See data/consolidated/v0.1.0/README.md
for the full schema, per-source attribution, and a complete
description of the consolidation rules. See
data/raw/ for per-source provenance, licenses, and
SHA-256s.
- 86.7% of the 7,784 compositions are scorable by every descriptor
(δ, VEC, T_m, ΔS_mix, ΔH_mix, Ω) with the current 24-element
ELEMENTAL_DATAtable - 99.6% are scorable for Miedema-based descriptors only (the vendored matminer pair table covers 75 elements)
- Top elements whose addition would lift coverage to ~95%: Mg, C, Zn, B, Sn, Re (all already in the matminer pair table — pending v0.2.0 data release)
Re-run the coverage analysis on your own version of the dataset with:
python -m hea_bench.benchmark.coverageEvery primary source is cited per-row in the consolidated CSV. The
data files in data/raw/ carry per-source READMEs with
DOIs, licenses, and acquisition SHA-256s.

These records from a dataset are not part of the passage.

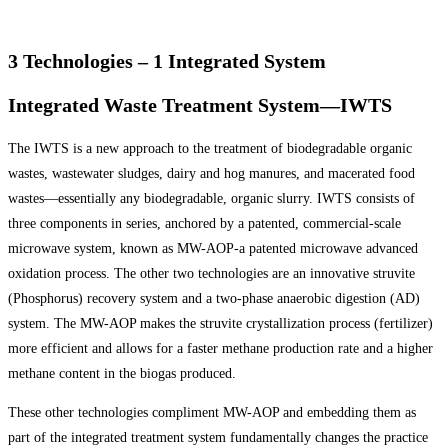
3 Technologies – 1 Integrated System
Integrated Waste Treatment System—IWTS
The IWTS is a new approach to the treatment of biodegradable organic
wastes, wastewater sludges, dairy and hog manures, and macerated food
wastes—essentially any biodegradable, organic slurry. IWTS consists of
three components in series, anchored by a patented, commercial-scale
microwave system, known as MW-AOP-a patented microwave advanced
oxidation process. The other two technologies are an innovative struvite
(Phosphorus) recovery system and a two-phase anaerobic digestion (AD)
system. The MW-AOP makes the struvite crystallization process (fertilizer)
more efficient and allows for a faster methane production rate and a higher
methane content in the biogas produced.
These other technologies compliment MW-AOP and embedding them as
part of the integrated treatment system fundamentally changes the practice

| Source | Citation | License | Status |
|---|---|---|---|
| Borg 2020 | Sci. Data 7, 430 (doi:10.1038/s41597-020-00768-9) | CC-BY-4.0 | Mirrored |
| Pei 2020 | npj Comput. Mater. 6, 50 (doi:10.1038/s41524-020-0308-7) | CC-BY-4.0 | Mirrored |
| Peivaste 2023 | Sci. Rep. 13, 22556 + GitHub | none on data | Pointer-only (fetch.py) |
| Miedema pair enthalpies | matminer MiedemaLiquidDeltaHf.tsv |
BSD-3-Clause | Vendored (see descriptors/data/) |
hea-bench/
├── data/
│ ├── raw/ per-source data with READMEs, licenses, SHAs
│ └── consolidated/ versioned benchmark releases (v0.1.0 here)
├── src/hea_bench/
│ ├── benchmark/ loaders, consolidator, coverage analysis
│ ├── descriptors/ ΔS_mix, δ, VEC, T_m, ΔH_mix, Ω + data tables
│ ├── rules/ four canonical empirical rules as classifiers
│ ├── classifiers/ diagnostic-stats machinery
│ ├── composition.py formula parser, normalizer
│ ├── constants.py R = 8.314
│ ├── evaluate.py orchestrator: rules vs benchmark → headline stats
│ └── cli.py command-line entry point
├── tests/ 157 tests, all passing
├── web/ self-contained HTML calculator (pure JS, no server)
└── pyproject.toml
git clone <repo>
cd hea-bench
pip install -e ".[dev,data]"
python -m pytest tests/ -qThe HTML calculator (web/index.html) is an independent
JavaScript implementation of the same descriptors and rules. When you
modify Python descriptor code, sanity-check the calculator against
the same composition (e.g. the Cantor alloy values) so the two
surfaces don't drift.
Contributions, bug reports, and dataset additions are welcome. See
CONTRIBUTING.md for development setup, the
testing convention, and the data-provenance policy. To report a bug
or ask a question, open a GitHub issue; for direct contact, email
the maintainer at davjfies@gmail.com. Participation is governed by
the Code of Conduct.
MIT. The vendored
matminer Miedema data files remain
under their upstream BSD-3-Clause license, preserved at
descriptors/data/LICENSE.matminer.txt.
Citation metadata in CITATION.cff. When citing
hea-bench, please also cite the original source datasets (Borg, Pei,
Peivaste) and matminer — see data/raw/<source>/README.md for each
source's preferred citation.
hea-bench is archived on Zenodo. The concept DOI 10.5281/zenodo.20346287 always resolves to the latest version; v0.1.0 specifically is 10.5281/zenodo.20346288.
All numerical parameters, formulas, threshold values, and benchmark numbers are derived from cited primary sources or computed in this codebase from documented inputs; the author verified outputs against the cited literature.